Gillian Lindsay

 

Project section
Gillian Lindsay: Stone. Wood. Metal.

 

Artist’s statement

In 1997 I made the transition from film producer to fine art photographer.  I find my greatest joy exploring abstraction, producing work that is more about texture, colour and composition and less about representational subject matter.  I tend to concentrate on man-made surfaces – old walls and floors, windows and doors that bear the evidence of decades or centuries of daily human habitation and enterprise.

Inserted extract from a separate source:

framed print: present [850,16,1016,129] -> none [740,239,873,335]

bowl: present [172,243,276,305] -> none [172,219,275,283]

When in Europe, I seek out urban side streets and unkempt back alleys, distanced from upscale neighbourhoods with their whitewashed facades. My STONE series was born out of a fascination for these ancient exterior surfaces. Subjected to weather and vandalism, they comprise generational layers of plaster, decades of repair and paint upon paint. Residual fragments of posters long removed mingle with the occasional flourish of graffiti, only to be painted over one more time.

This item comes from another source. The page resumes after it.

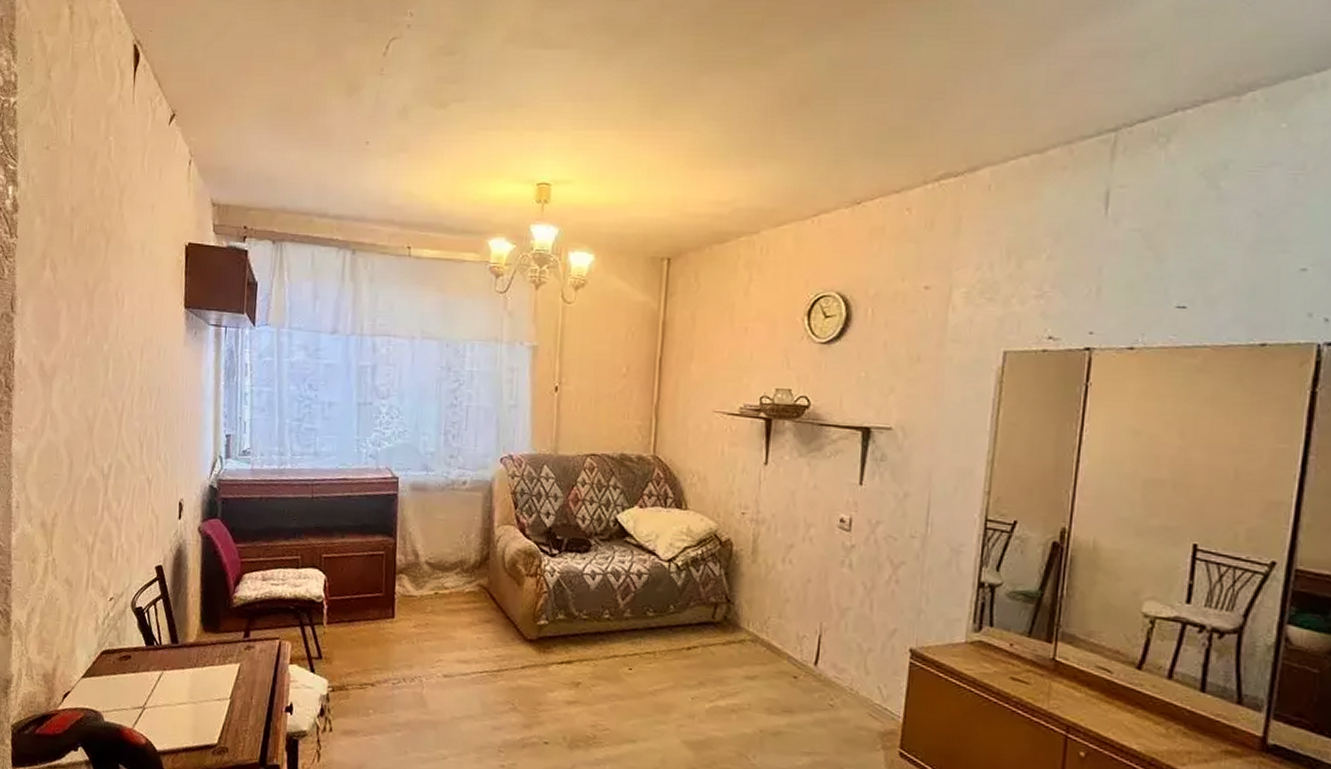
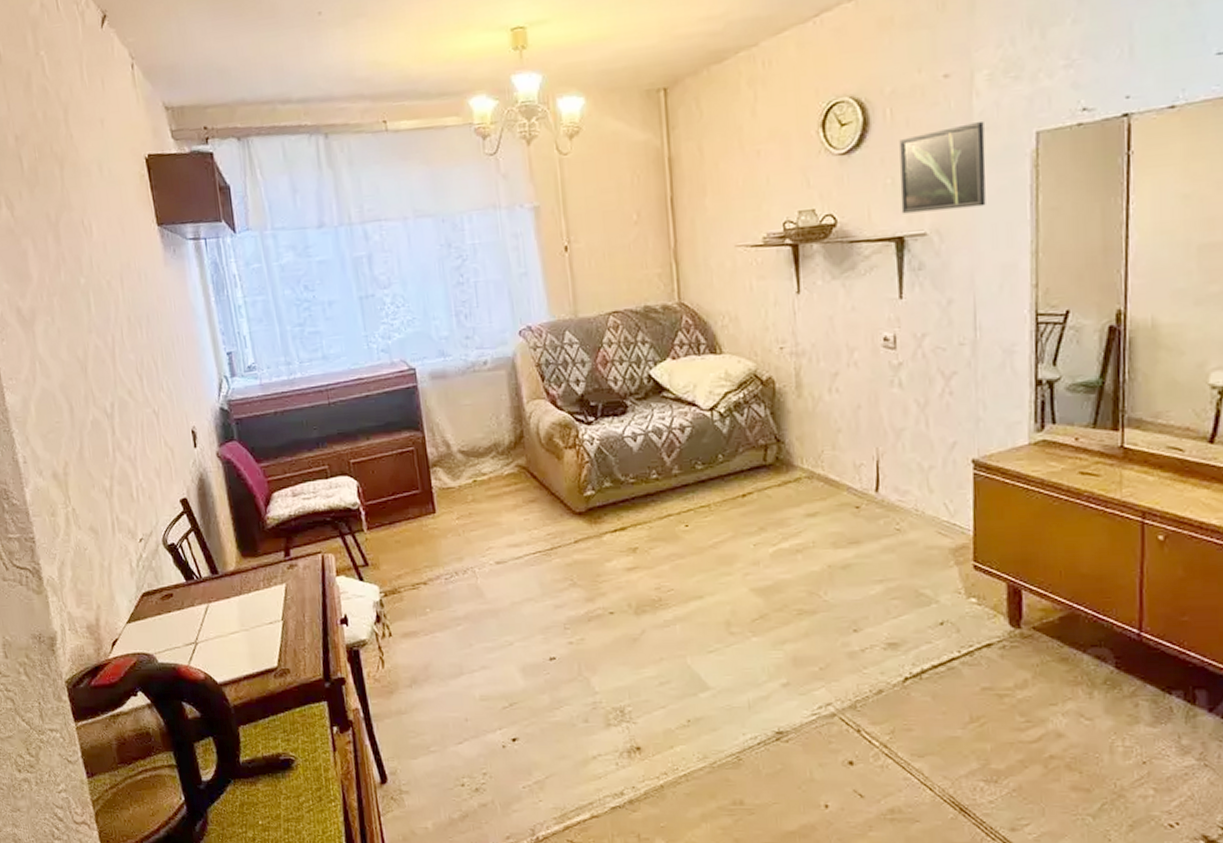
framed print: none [871,334,957,412] -> present [899,122,986,214]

Urban alleys are rife with well-worn doors.  A favourite subject unto themselves, they also conceal the promise within, garages or workplaces with countless possibilities for images.  My WOOD series focuses predominantly on these interior surfaces, often cobbled together, altered and repainted, chronicling a crude evolution over time. I am drawn to scratches, nail holes and tool marks which punctuate layers of peeling paint.  I use closely cropped compositions to remove any contextual reference and emphasize the relationship between shapes, textures and marks. I search for a subtle complexity that invites contemplation.

My METAL series is collected from frequent visits to industrial sites in Canada and the USA. In search of rusted surfaces and distressed paint, my favourite haunts are metal fabricators, salvage yards, railway facilities and dry-docks.  I look for interesting, often raw, layered patchworks of paint colors, as well as numbers or letters peeling away to reveal metal beneath.  Cool hues of fresh steel interplay with warm tones of rust. Here, oxidation is the great metaphor… breaking down man-made materials in their never-ending attempt to return to nature.  In documenting this process, painterly abstractions emerge and my imagination thrives.